Problem to solve: Copy out the data below from the line containing "32.88 € / 64.31 лв." to the line containing "electronicavinieta.com", both lines included, with all images left out.

Page-level text extractions:
◆ ◆ ◆ ◆

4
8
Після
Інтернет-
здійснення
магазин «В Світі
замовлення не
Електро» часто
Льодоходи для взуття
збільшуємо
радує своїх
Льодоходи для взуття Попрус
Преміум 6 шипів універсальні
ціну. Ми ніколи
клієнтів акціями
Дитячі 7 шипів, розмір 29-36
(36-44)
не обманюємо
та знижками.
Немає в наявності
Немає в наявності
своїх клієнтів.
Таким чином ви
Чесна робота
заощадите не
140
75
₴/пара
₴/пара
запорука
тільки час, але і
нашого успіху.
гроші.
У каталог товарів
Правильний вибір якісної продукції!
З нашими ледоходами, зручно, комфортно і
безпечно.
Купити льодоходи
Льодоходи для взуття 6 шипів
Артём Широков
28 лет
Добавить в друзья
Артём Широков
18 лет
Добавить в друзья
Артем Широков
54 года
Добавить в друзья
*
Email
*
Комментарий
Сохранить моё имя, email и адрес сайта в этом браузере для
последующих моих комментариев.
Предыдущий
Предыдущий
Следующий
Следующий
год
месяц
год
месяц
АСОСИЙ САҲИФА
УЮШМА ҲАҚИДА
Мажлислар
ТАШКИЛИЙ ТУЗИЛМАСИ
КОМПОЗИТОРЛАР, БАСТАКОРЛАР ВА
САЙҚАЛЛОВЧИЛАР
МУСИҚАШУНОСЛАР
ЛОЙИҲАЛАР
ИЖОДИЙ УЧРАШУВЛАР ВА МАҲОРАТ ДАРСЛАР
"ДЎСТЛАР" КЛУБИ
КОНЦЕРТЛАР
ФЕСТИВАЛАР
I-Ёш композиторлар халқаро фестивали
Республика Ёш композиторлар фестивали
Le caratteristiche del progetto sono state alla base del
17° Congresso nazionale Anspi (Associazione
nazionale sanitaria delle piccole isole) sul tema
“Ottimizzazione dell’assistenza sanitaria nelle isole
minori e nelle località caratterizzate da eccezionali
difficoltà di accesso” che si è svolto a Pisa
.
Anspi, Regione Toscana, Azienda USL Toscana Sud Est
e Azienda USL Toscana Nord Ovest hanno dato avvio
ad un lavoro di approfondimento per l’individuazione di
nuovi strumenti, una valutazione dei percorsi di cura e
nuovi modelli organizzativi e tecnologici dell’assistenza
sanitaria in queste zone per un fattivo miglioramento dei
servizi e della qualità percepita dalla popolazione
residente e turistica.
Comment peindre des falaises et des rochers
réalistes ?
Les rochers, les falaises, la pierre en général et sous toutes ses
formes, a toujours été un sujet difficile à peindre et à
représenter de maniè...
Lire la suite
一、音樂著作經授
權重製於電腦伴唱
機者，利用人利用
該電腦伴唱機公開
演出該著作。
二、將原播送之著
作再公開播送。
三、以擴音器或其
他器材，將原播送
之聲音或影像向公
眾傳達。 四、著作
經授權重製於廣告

◆ ◆ ◆ ◆

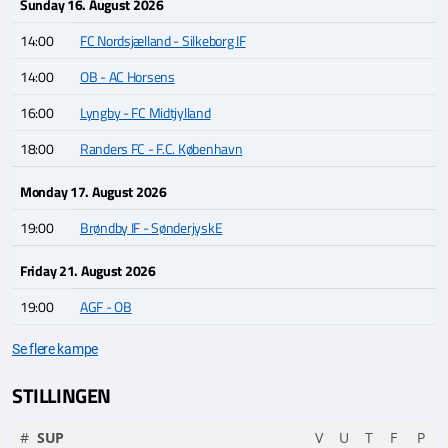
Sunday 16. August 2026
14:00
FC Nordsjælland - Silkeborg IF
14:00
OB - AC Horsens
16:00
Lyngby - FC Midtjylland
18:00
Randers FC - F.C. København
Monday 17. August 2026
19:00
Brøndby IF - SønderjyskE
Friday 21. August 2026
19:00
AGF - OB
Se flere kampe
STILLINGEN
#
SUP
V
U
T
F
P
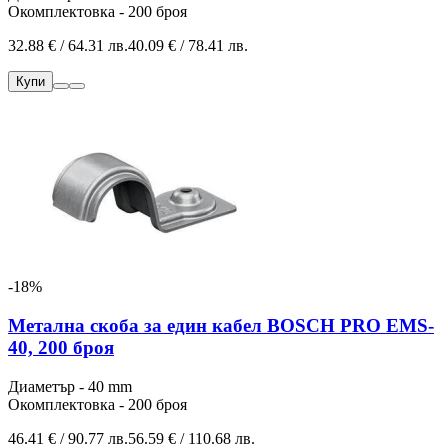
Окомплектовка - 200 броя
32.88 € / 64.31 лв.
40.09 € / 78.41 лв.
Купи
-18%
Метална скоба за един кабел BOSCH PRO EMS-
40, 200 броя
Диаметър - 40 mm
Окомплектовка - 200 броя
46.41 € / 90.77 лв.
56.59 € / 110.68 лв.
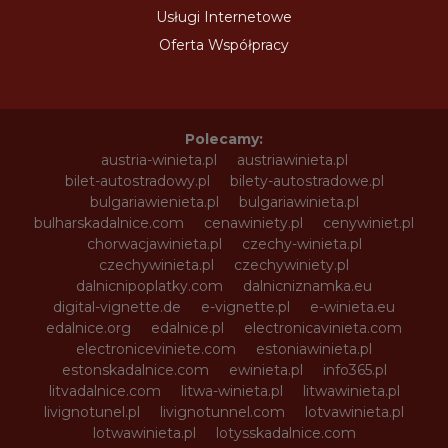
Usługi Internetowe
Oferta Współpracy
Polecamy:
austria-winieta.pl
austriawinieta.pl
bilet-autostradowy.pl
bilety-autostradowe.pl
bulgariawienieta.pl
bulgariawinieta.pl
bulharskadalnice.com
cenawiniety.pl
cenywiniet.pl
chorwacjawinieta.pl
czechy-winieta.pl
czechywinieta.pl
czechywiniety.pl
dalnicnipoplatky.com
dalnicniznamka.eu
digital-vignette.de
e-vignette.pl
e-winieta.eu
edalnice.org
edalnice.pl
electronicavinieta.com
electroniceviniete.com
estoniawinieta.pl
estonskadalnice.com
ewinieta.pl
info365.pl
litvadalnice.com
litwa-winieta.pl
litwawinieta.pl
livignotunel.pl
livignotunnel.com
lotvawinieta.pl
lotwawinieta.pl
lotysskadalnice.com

◆ ◆ ◆ ◆

Completed exercise:
32.88 € / 64.31 лв.
40.09 € / 78.41 лв.
Купи
-18%
Метална скоба за един кабел BOSCH PRO EMS-
40, 200 броя
Диаметър - 40 mm
Окомплектовка - 200 броя
46.41 € / 90.77 лв.
56.59 € / 110.68 лв.
Usługi Internetowe
Oferta Współpracy
Polecamy:
austria-winieta.pl
austriawinieta.pl
bilet-autostradowy.pl
bilety-autostradowe.pl
bulgariawienieta.pl
bulgariawinieta.pl
bulharskadalnice.com
cenawiniety.pl
cenywiniet.pl
chorwacjawinieta.pl
czechy-winieta.pl
czechywinieta.pl
czechywiniety.pl
dalnicnipoplatky.com
dalnicniznamka.eu
digital-vignette.de
e-vignette.pl
e-winieta.eu
edalnice.org
edalnice.pl
electronicavinieta.com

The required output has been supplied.